SELECT COUNT(*) FROM "posts"
=> 1

Destroying

Post.destroy_all

SELECT "posts".* FROM "posts"
DELETE FROM "posts" WHERE "posts"."id" = ?  [["id", 1]]

Just a sample

This is not an exhaustive list

Exit Rails Console

exit

Add a Column to Post

rails g migration AddCurrentSongToPosts current_song:string
class AddCurrentSongToPosts < ActiveRecord::Migration[5.1]
  def change
    add_column :posts, :current_song, :string
  end
end

Migrations support

rolling back schema

rails db:rollback

Create a Relationship

rails g model like post:references
class CreateLikes < ActiveRecord::Migration[5.1]
  def change
    create_table :likes do |t|
      t.references :post, foreign_key: true

      t.timestamps
    end
  end
end
  • Adds indexes for post_id

Complex Relationship

An author can publish many posts, and

a post can have many authors

Complex Relationship, cont.

rails g model author name:string email:string
class CreateAuthors < ActiveRecord::Migration[5.1]
  def change
    create_table :authors do |t|
      t.string :name
      t.string :email

      t.timestamps
    end
  end
end

Complex Relationship, cont.

rails g migration CreateJoinTableAuthorsPosts author post
class CreateJoinTableAuthorsPosts < ActiveRecord::Migration[5.1]
  def change
    create_join_table :authors, :posts do |t|
      # t.index [:author_id, :post_id]
      # t.index [:post_id, :author_id]
    end
  end
end

Even Complexerer

Sometimes the join tables are more complex

  • Give the concept a name, like Publications
  • Treat it like a model itself
  • Consider needing additional data, like a
    • primary_author boolean attribute
    • royalty_earned money attribute
  • Use Timestamps to know when changes happen

Quick detour into

Database Theory

ACID

A single DB can provide

  • Atomicity
  • Consistency
  • Isolation
  • Durability

CAP Theorem

In the event of a network failure,

a distributed DB must choose between

  • consistency
  • availability

BASE

Some distributed DBs prioritize availability.

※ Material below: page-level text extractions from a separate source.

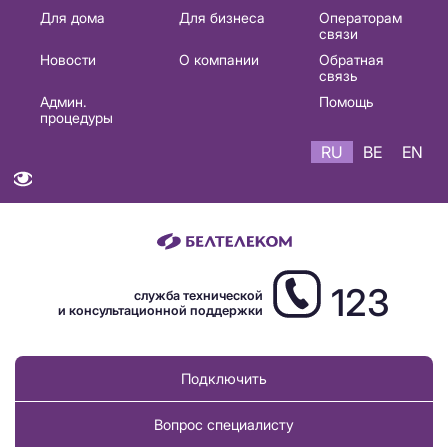
Основная
Для дома
Для бизнеса
Операторам
связи
навигация
Новости
О компании
Обратная
RU
связь
Админ.
Помощь
процедуры
RU
BE
EN
123
служба технической
и консультационной поддержки
Подключить
Вопрос специалисту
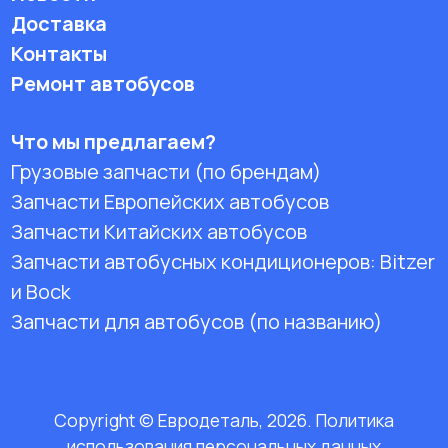
Доставка
Контакты
Ремонт автобусов
Что мы предлагаем?
Грузовые запчасти (по брендам)
Запчасти Европейских автобусов
Запчасти Китайских автобусов
Запчасти автобусных кондиционеров:
Bitzer
и Bock
Запчасти для автобусов (по названию)
Copyright © Евродеталь, 2026. Политика
использования персональных данных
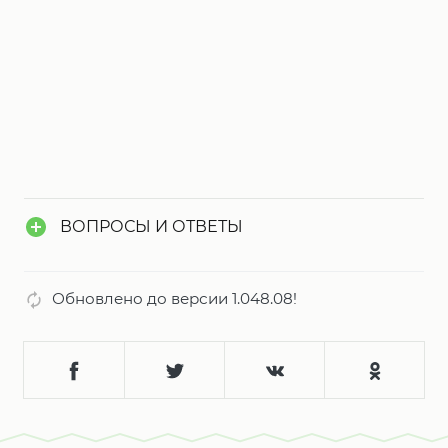
ВОПРОСЫ И ОТВЕТЫ
Обновлено до версии 1.048.08!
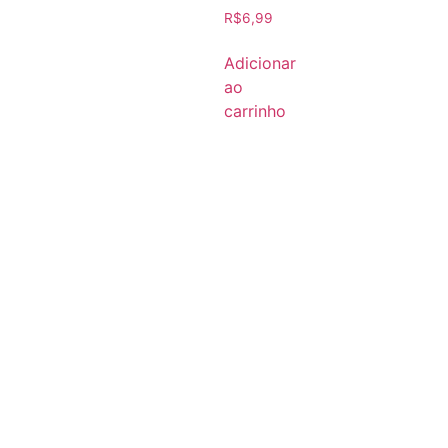
R$
6,99
Adicionar
ao
carrinho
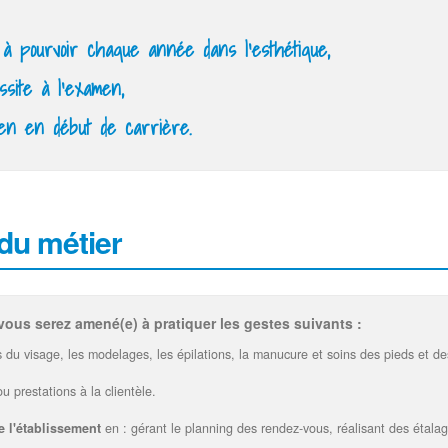
 à pourvoir chaque année dans l'esthétique,
site à l'examen,
yen en début de carrière.
 du métier
vous serez amené(e) à pratiquer les gestes suivants :
du visage, les modelages, les épilations, la manucure et soins des pieds et de
u prestations à la clientèle.
de l'établissement
en : gérant le planning des rendez-vous, réalisant des étalag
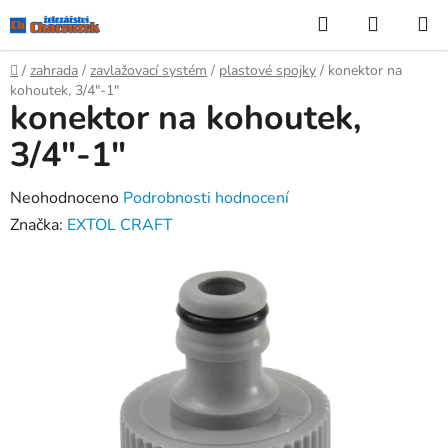
Přejít
Hledat
NÁKUP
na
KOŠÍK
obsah
Domů
/
zahrada
/
zavlažovací systém
/
plastové spojky
/
konektor na
kohoutek, 3/4"-1"
konektor na kohoutek,
3/4"-1"
Průměrné
Neohodnoceno
Podrobnosti hodnocení
hodnocení
Značka:
EXTOL CRAFT
produktu
je
0,0
z
5
hvězdiček.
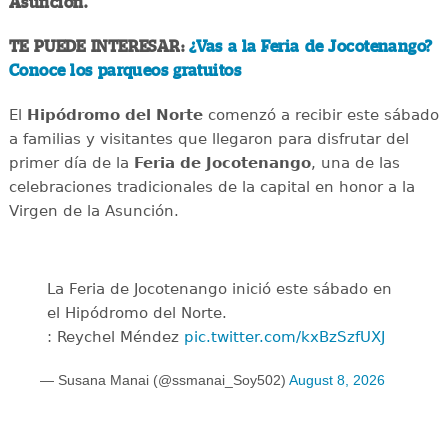
Asunción.
TE PUEDE INTERESAR:
¿Vas a la Feria de Jocotenango?
Conoce los parqueos gratuitos
El
Hipódromo del Norte
comenzó a recibir este sábado
a familias y visitantes que llegaron para disfrutar del
primer día de la
Feria de Jocotenango
, una de las
celebraciones tradicionales de la capital en honor a la
Virgen de la Asunción.
La Feria de Jocotenango inició este sábado en
el Hipódromo del Norte.
: Reychel Méndez
pic.twitter.com/kxBzSzfUXJ
— Susana Manai (@ssmanai_Soy502)
August 8, 2026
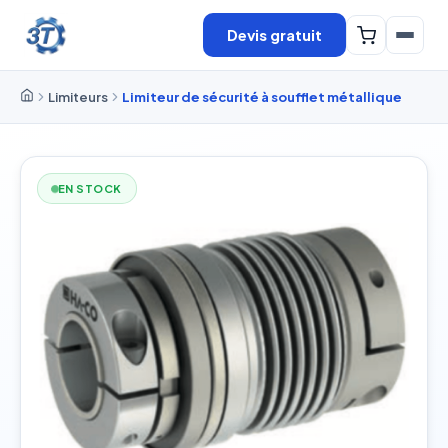
Devis gratuit
Limiteurs
Limiteur de sécurité à soufflet métallique
EN STOCK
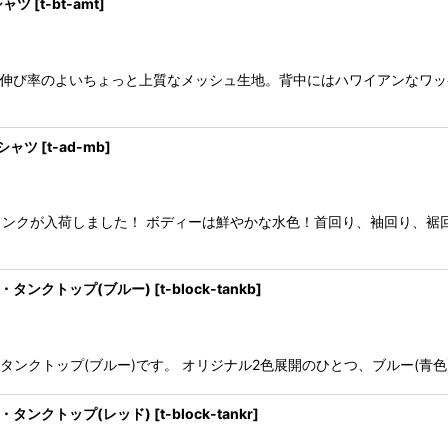
シャツ
[
t-bt-amt
]
 伸び率のよいちょっと上質なメッシュ生地。背中にはハワイアンなワッ
Tシャツ
[
t-ad-mb
]
シュタンクが入荷しました！ ボディーは鮮やかな水色！首回り、袖回り、
ク・タンクトップ(ブルー)
[
t-block-tankb
]
ク・タンクトップ(ブルー)です。 オリジナル2色展開のひとつ、ブルー(
ク・タンクトップ(レッド)
[
t-block-tankr
]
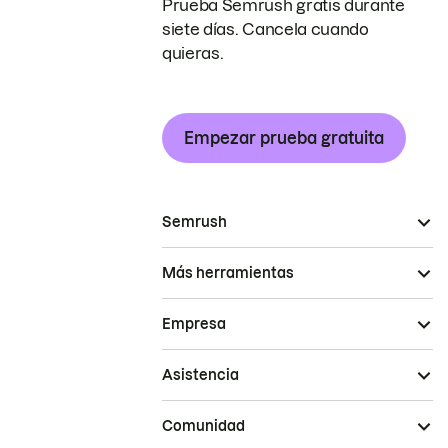
Prueba Semrush gratis durante
siete días. Cancela cuando
quieras.
Empezar prueba gratuita
Semrush
Más herramientas
Empresa
Asistencia
Comunidad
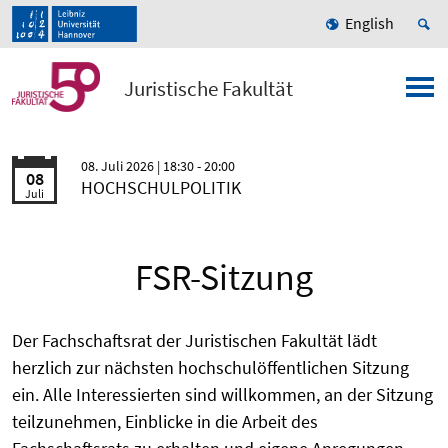
English
Juristische Fakultät
08. Juli 2026
| 18:30 - 20:00
08
HOCHSCHULPOLITIK
Juli
FSR-Sitzung
Der Fachschaftsrat der Juristischen Fakultät lädt
herzlich zur nächsten hochschulöffentlichen Sitzung
ein. Alle Interessierten sind willkommen, an der Sitzung
teilzunehmen, Einblicke in die Arbeit des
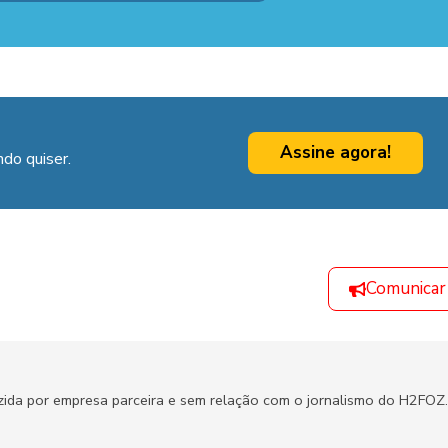
Assine agora!
do quiser.
Comunicar
zida por empresa parceira e sem relação com o jornalismo do H2FOZ.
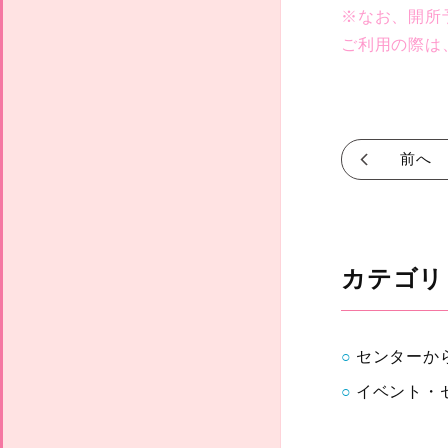
※なお、開所
ご利用の際は
前へ
カテゴリ
センターか
イベント・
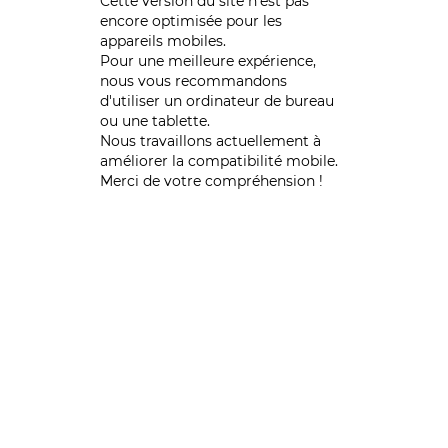
Cette version du site n’est pas
encore optimisée pour les
appareils mobiles.
Pour une meilleure expérience,
nous vous recommandons
d'utiliser un ordinateur de bureau
ou une tablette.
Nous travaillons actuellement à
améliorer la compatibilité mobile.
Merci de votre compréhension !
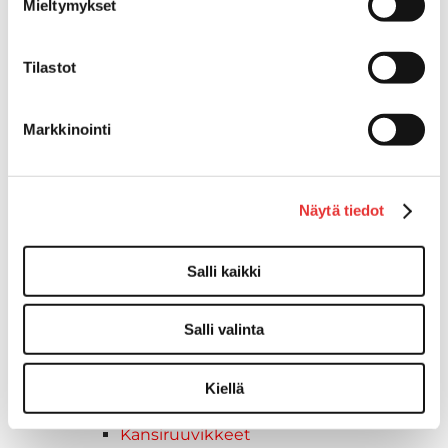
Mieltymykset
Kuljetusrampit
Askelmat
Kuljetusramppien tarvikkeet
Tilastot
Kädensija, metallia
Taavetit
Markkinointi
Venetuolit ja -tuolinjalat
Liukukoneistot
Tuolinjalat
Tuolit
Näytä tiedot
Venetuolit
Veneen kiinnitys
Salli kaikki
Pollarit
Knaapit
Salli valinta
Trailerikoukut
Venerenkaat ja silmukkapultit/-
ruuvit
Kiellä
Vetourat
Kansiruuvikkeet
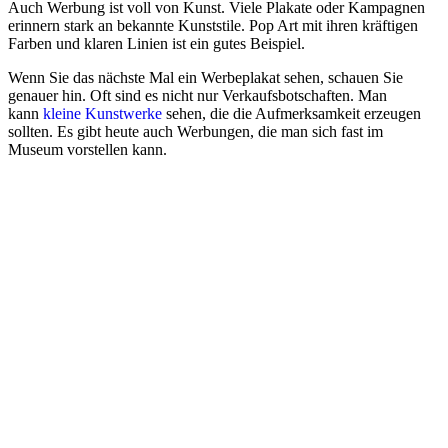
Auch Werbung ist voll von Kunst. Viele Plakate oder Kampagnen
erinnern stark an bekannte Kunststile. Pop Art mit ihren kräftigen
Farben und klaren Linien ist ein gutes Beispiel.
Wenn Sie das nächste Mal ein Werbeplakat sehen, schauen Sie
genauer hin. Oft sind es nicht nur Verkaufsbotschaften. Man
kann
kleine Kunstwerke
sehen, die die Aufmerksamkeit erzeugen
sollten. Es gibt heute auch Werbungen, die man sich fast im
Museum vorstellen kann.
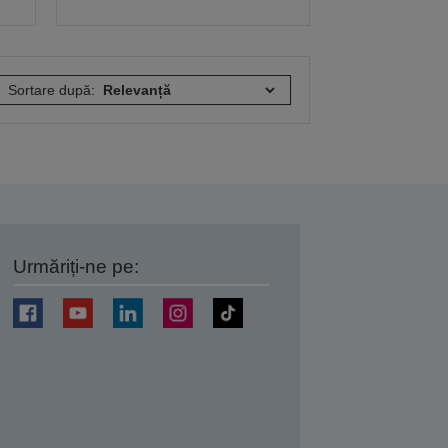
Sortare după:
Urmăriți-ne pe:
ți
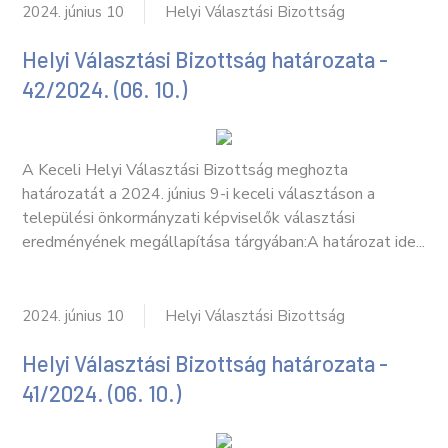
2024. június 10
Helyi Választási Bizottság
Helyi Választási Bizottság határozata -
42/2024. (06. 10.)
A Keceli Helyi Választási Bizottság meghozta
határozatát a 2024. június 9-i keceli választáson a
települési önkormányzati képviselők választási
eredményének megállapítása tárgyában:A határozat ide...
2024. június 10
Helyi Választási Bizottság
Helyi Választási Bizottság határozata -
41/2024. (06. 10.)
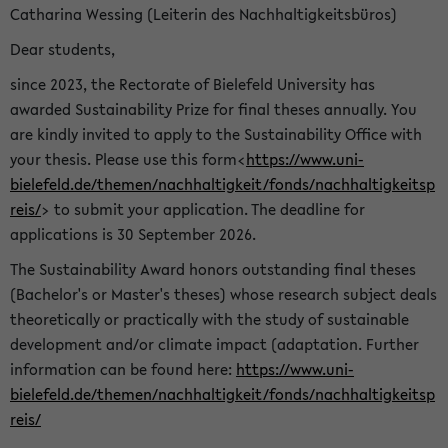
Catharina Wessing (Leiterin des Nachhaltigkeitsbüros)
Dear students,
since 2023, the Rectorate of Bielefeld University has
awarded Sustainability Prize for final theses annually. You
are kindly invited to apply to the Sustainability Office with
your thesis. Please use this form<
https://www.uni-
bielefeld.de/themen/nachhaltigkeit/fonds/nachhaltigkeitsp
reis/
> to submit your application. The deadline for
applications is 30 September 2026.
The Sustainability Award honors outstanding final theses
(Bachelor's or Master's theses) whose research subject deals
theoretically or practically with the study of sustainable
development and/or climate impact (adaptation. Further
information can be found here:
https://www.uni-
bielefeld.de/themen/nachhaltigkeit/fonds/nachhaltigkeitsp
reis/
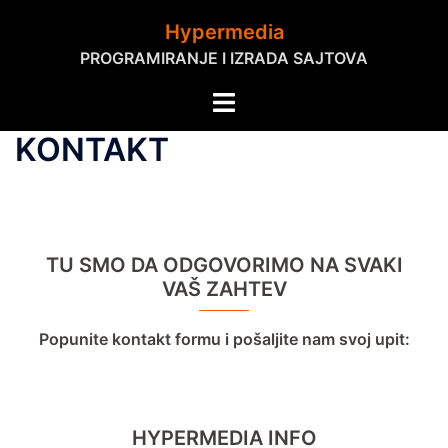
Skip
Hypermedia
to
PROGRAMIRANJE I IZRADA SAJTOVA
content
Toggle
menu
KONTAKT
TU SMO DA ODGOVORIMO NA SVAKI
VAŠ ZAHTEV
Popunite kontakt formu i pošaljite nam svoj upit:
HYPERMEDIA INFO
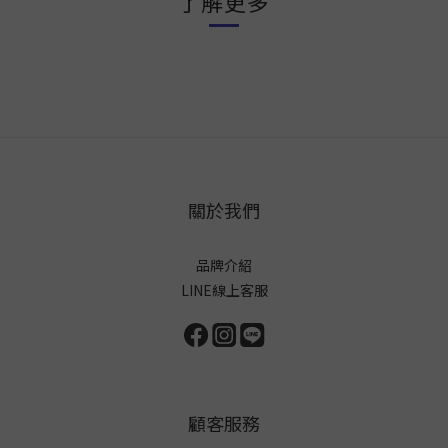
了解更多
關於我們
品牌介紹
LINE線上客服
顧客服務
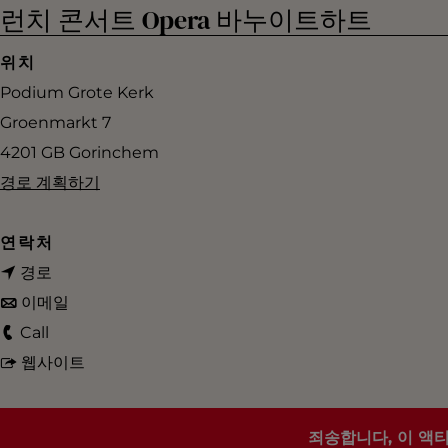
런치 콘서트 Opera 바누이트하트
위치
Podium Grote Kerk
Groenmarkt 7
4201 GB
Gorinchem
런
경로 계획하기
치
콘
연락처
서
런
경로
트
치
런
이메일
O
런
콘
치
Call
p
치
서
콘
런
웹사이트
e
콘
트
서
치
r
서
O
트
콘
죄송합니다, 이 액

Eventually, all the data will be consistent.

  • Basically Available
  • Soft state
  • Eventual consistency

Other Topics

ORMs

support multiple databases through

DB Adapters

ORMS

generate queries on the fly, so

are slower than hard-coded queries

ORMs

inflate objects with

data from the DB, which

isn’t ideal for bulk work

Alternate SQL Library

like sequel for Ruby

might be more performant

N+1 Query Explosions

ORMS may lazily fetch data, resulting in

1,000+1 queries for

1,000 posts by 1 author

Primary Key

Key (like id) that uniquely identifies this record

No two records have the same primary key

Foreign Key

Key (like post_id) that uniquely identifies

some other row in a different table or in this table

Why reference a row in the same table?

To allow parent-child relationships

Indexes

Can speed up lookups, but

require extra space on disk and

slow down writes

Sanitization

Never trust user input

SQL injection can cause your DB to be hacked

Some ORMs may sanitize some data by default

Responsibility falls on you

to ensure data is sanitized

before entering your system

Permissions

Some users might only need read-only access

Review DB permissions to reduce risk of accidental

deletion or modification

Normalization

Removing duplication across tables

Normal Forms

Constraints

  • primary key
  • foreign key
  • not null
  • unique

Migrations

Changing the database schema as your needs change

Migrations, cont.

  • Migrating the database by hand is tricky
  • Need to be consistent
  • Need to do it across many machines (many developers)
  • Need to do it differently in different environments
    • PRD has multiple DBs whereas DEV has one local DB

Migrations, cont.

  • Take databases offline
    • Can make changes that would break your application
  • Keep databases online
    • Have to make sure old version of app works with new DB schema
    • Might have to make multiple deployments

Migrations, cont.

To keep the db online and rename a column:

  • First deploy
    • Duplicate column old_name to one called new_name
    • Add code that updates new_name as well as old_name

Migrations, cont.

  • Second deploy
    • Change all code references from old_name to new_name
    • Remove now-unused column old_name

Data integrity

Application-level integrity vs Database-level integrity

  • Database can enforce referential integrity
    • Post exists when creating a like
  • Application can enforce higher-level things
    • Only a person with specific permissions can modify this post

Locks

Adding a non-null column to a large table

can lock the table

and prevent reads or writes

Locks, cont.

To prevent a long table lock:

  • Add a column that allows null values
    • Table is only locked for a short time
  • Update each row to have a default value
    • This will lock each row for a short time
  • Update the column to not allow null values
    • Since each column already has a value, the lock is released quickly

Scaling

Scaling, cont.

  • Horizontal
    • Load balancing
    • Create a pool of nodes
    • Add more nodes to the pool
    • Sharding data across nodes

Scaling, cont.

Fault tolerance

If one node goes down,

another can still serve requests

Recovery

Make regular backups of databases

Recovery, cont.

Have a restore process

Try out the restore process

to make sure it works!

NoSQL DBs

Other topics to consider

  • Data Types
  • Views
  • Triggers
  • Full text search
  • Security

Other topics to consider, cont.

  • Stored Procedures
  • Reports/Analytics
  • Spatial extensions
  • Self-hosted vs Cloud-hosted

Drop Postgres table

dropdb dbs_and_devs_talk

Thanks!